Cały czas nie możemy znaleźć bagaży. Nici z ataku, na dodatek możemy już stąd nie wyjechać... To nic - jutro atak na Balice - tam musi się udać!

Wtorek 7:00

Dziś bracia wyjechali do Balic. Nie mamy bagaży, ale sterroryzujemy obsługę plastikowymi nożami i widelcami. Będzie dobrze.

Wtorek 18:00

Bracia talibowie wrócili - śmierdząca sprawa: kazano im zapłacić za autostradę, a jak byli przy lotnisku (15 minut później) kazali im zapłacić znowu.

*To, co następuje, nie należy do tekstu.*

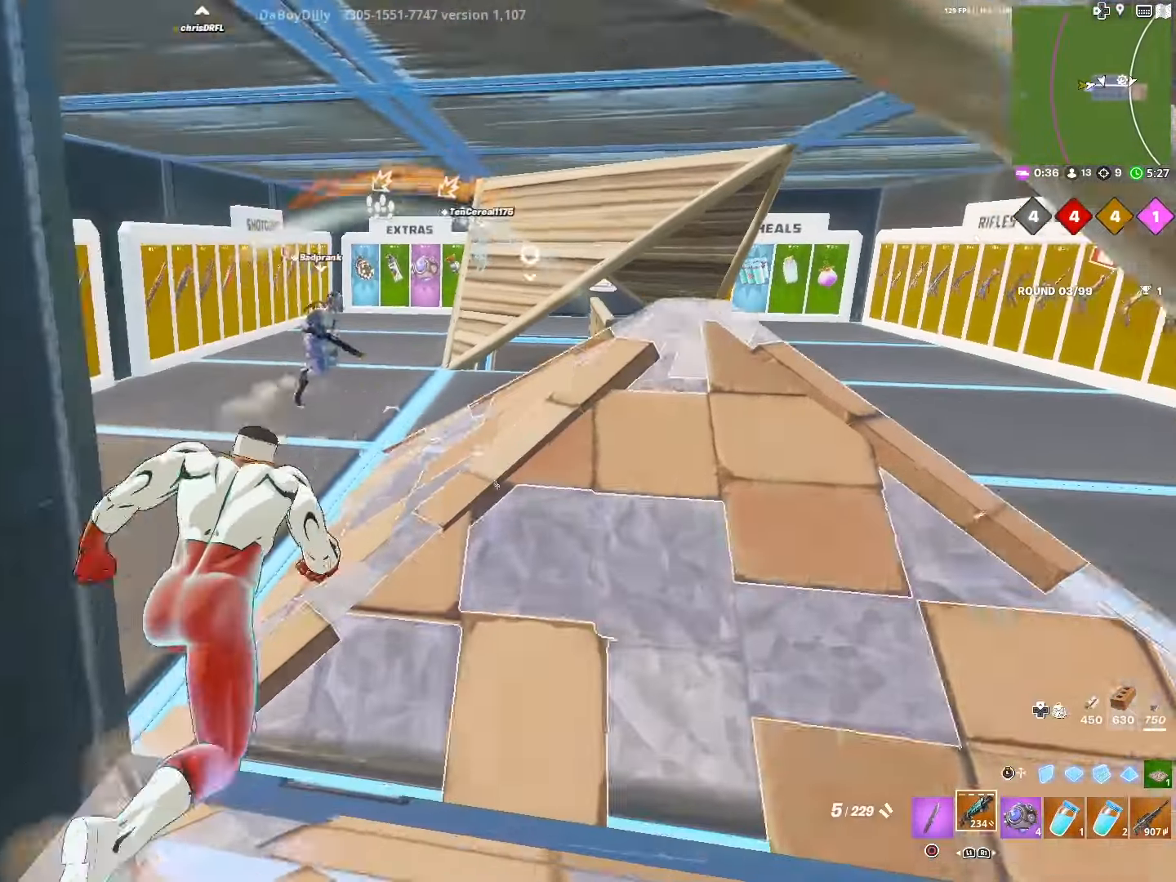
{"buttons": [], "left_stick": "up-right", "right_stick": "center", "events": [[150, "L1", "down"], [233, "L1", "up"]]}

Wycofaliśmy się żeby nie budzić podejrzeń. Zresztą podobno i tak w polskich samolotach nie dają sztućców, bo je się tylko kanapki. PS Jutro atakujemy siedzibę polskiego rządu.

Środa 8:00

Dziś atak na polski parlament - mamy już dwa autobusy z przyczepami załadowane karbidem. Trotyl ukradli nam w poniedziałek na lotnisku, nic innego nie dało się skombinować. Autobusy wyjeżdzają o 8:30 - godziny wyjazdu przyczep jeszcze nie znamy - tajemnica. Plan jest prosty - przejeżdzamy przez warszawę i pierdut. Allach jest wielki!!!

Środa 17:30

Znów coś poszło nie tak. Bez problemów dotarliśmy do celu, ale droga była zablokowana przez samochody. Na wszystkich biało- czerwone wstążki. W każdym jeden kierowca-samobójca . Chyba przewidzieli nasz atak i wystawili swoich żołnierzy (prawie sami faceci, żadnych starców i dzieci - elita).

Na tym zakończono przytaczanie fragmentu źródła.